**Assignment:** Output the listing verbatim, leaving out every picture.

■ ■ ■ ■ ■

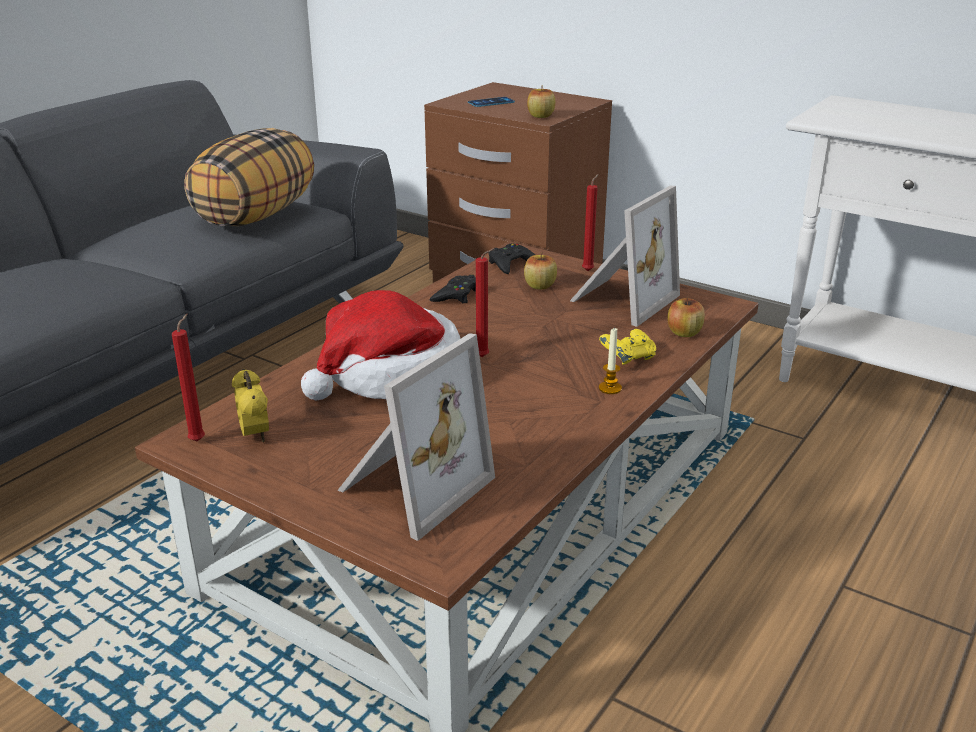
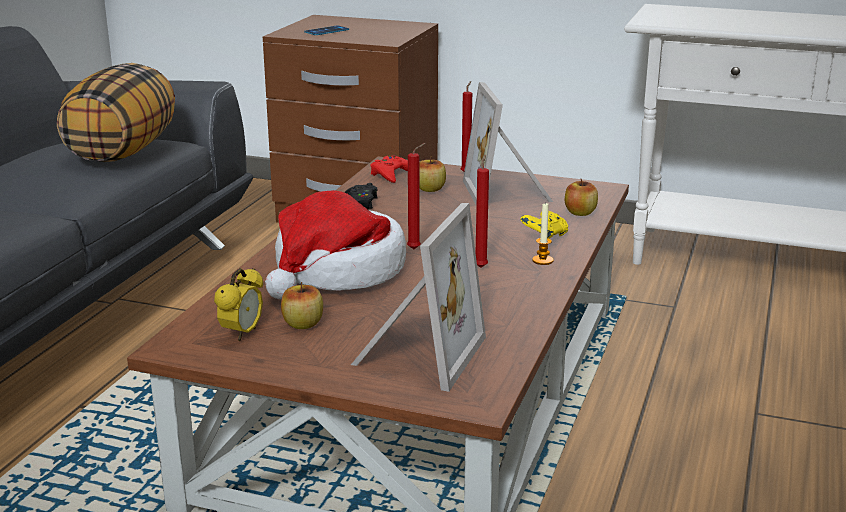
camera: 15 degrees left, 5 degrees down
red candle [172,314,205,441] -> red candle moved to [476,155,489,268]
alarm clock [232,369,269,443] -> alarm clock turned 60 degrees clockwise [214,268,263,341]
black game controller [489,244,535,274] -> red game controller [371,155,408,183]
apple [527,85,555,118] -> apple moved to [281,282,323,329]
picture frame [570,186,680,327] -> picture frame turned 150 degrees clockwise [463,82,553,206]

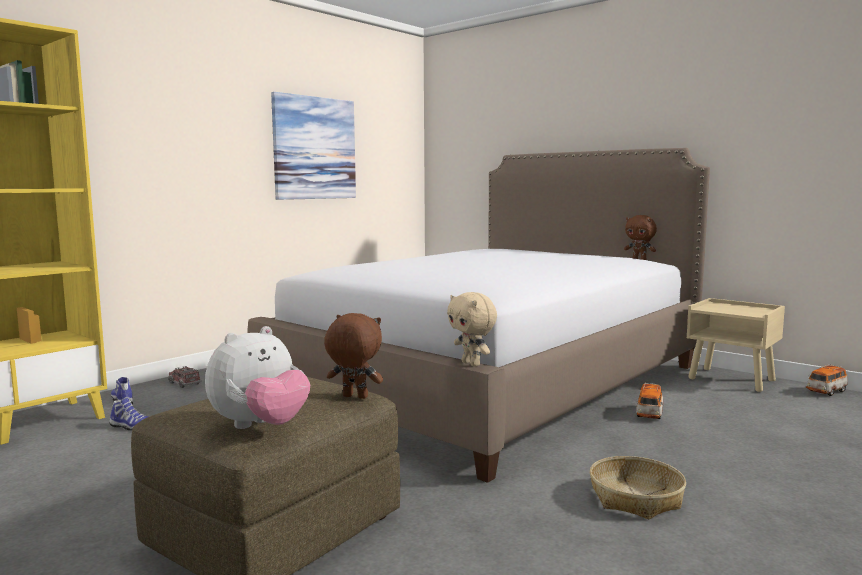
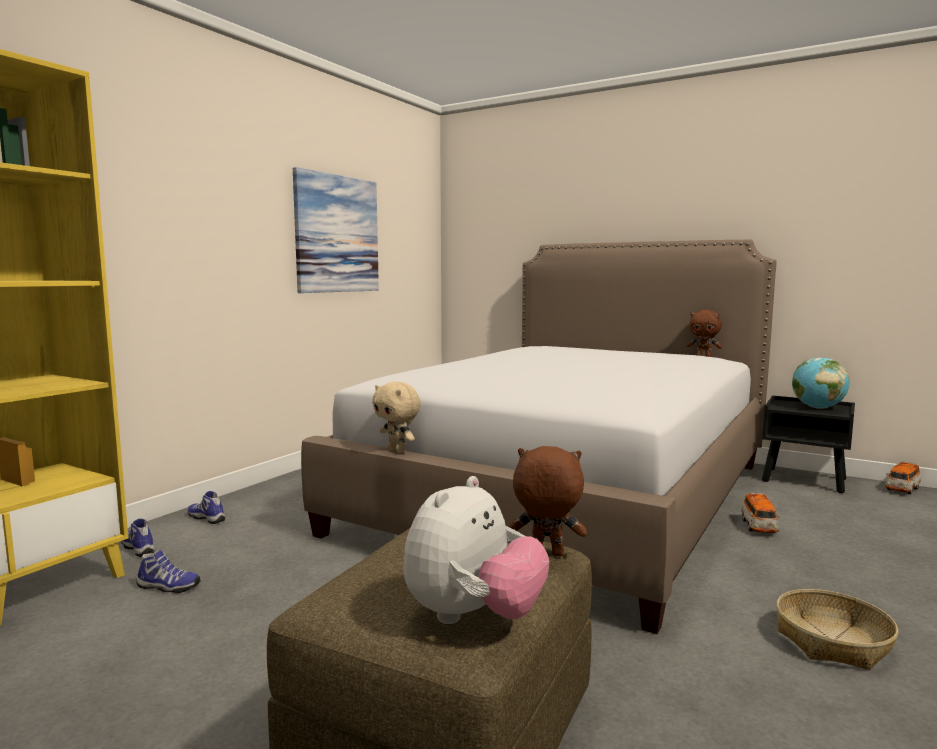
camera: 10 degrees left, 0 degrees up
toy truck [168,366,202,388] -> shoe [188,491,225,524]
beige plush toy [447,292,497,366] -> beige plush toy moved to [372,382,421,453]
beige nightstand [687,298,785,392] -> black nightstand [762,396,855,493]
none -> globe [792,357,850,409]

■ ■ ■ ■ ■

**Output below:**
camera: 15 degrees left, 5 degrees down
red candle [172,314,205,441] -> red candle moved to [476,155,489,268]
alarm clock [232,369,269,443] -> alarm clock turned 60 degrees clockwise [214,268,263,341]
black game controller [489,244,535,274] -> red game controller [371,155,408,183]
apple [527,85,555,118] -> apple moved to [281,282,323,329]
picture frame [570,186,680,327] -> picture frame turned 150 degrees clockwise [463,82,553,206]

camera: 10 degrees left, 0 degrees up
toy truck [168,366,202,388] -> shoe [188,491,225,524]
beige plush toy [447,292,497,366] -> beige plush toy moved to [372,382,421,453]
beige nightstand [687,298,785,392] -> black nightstand [762,396,855,493]
none -> globe [792,357,850,409]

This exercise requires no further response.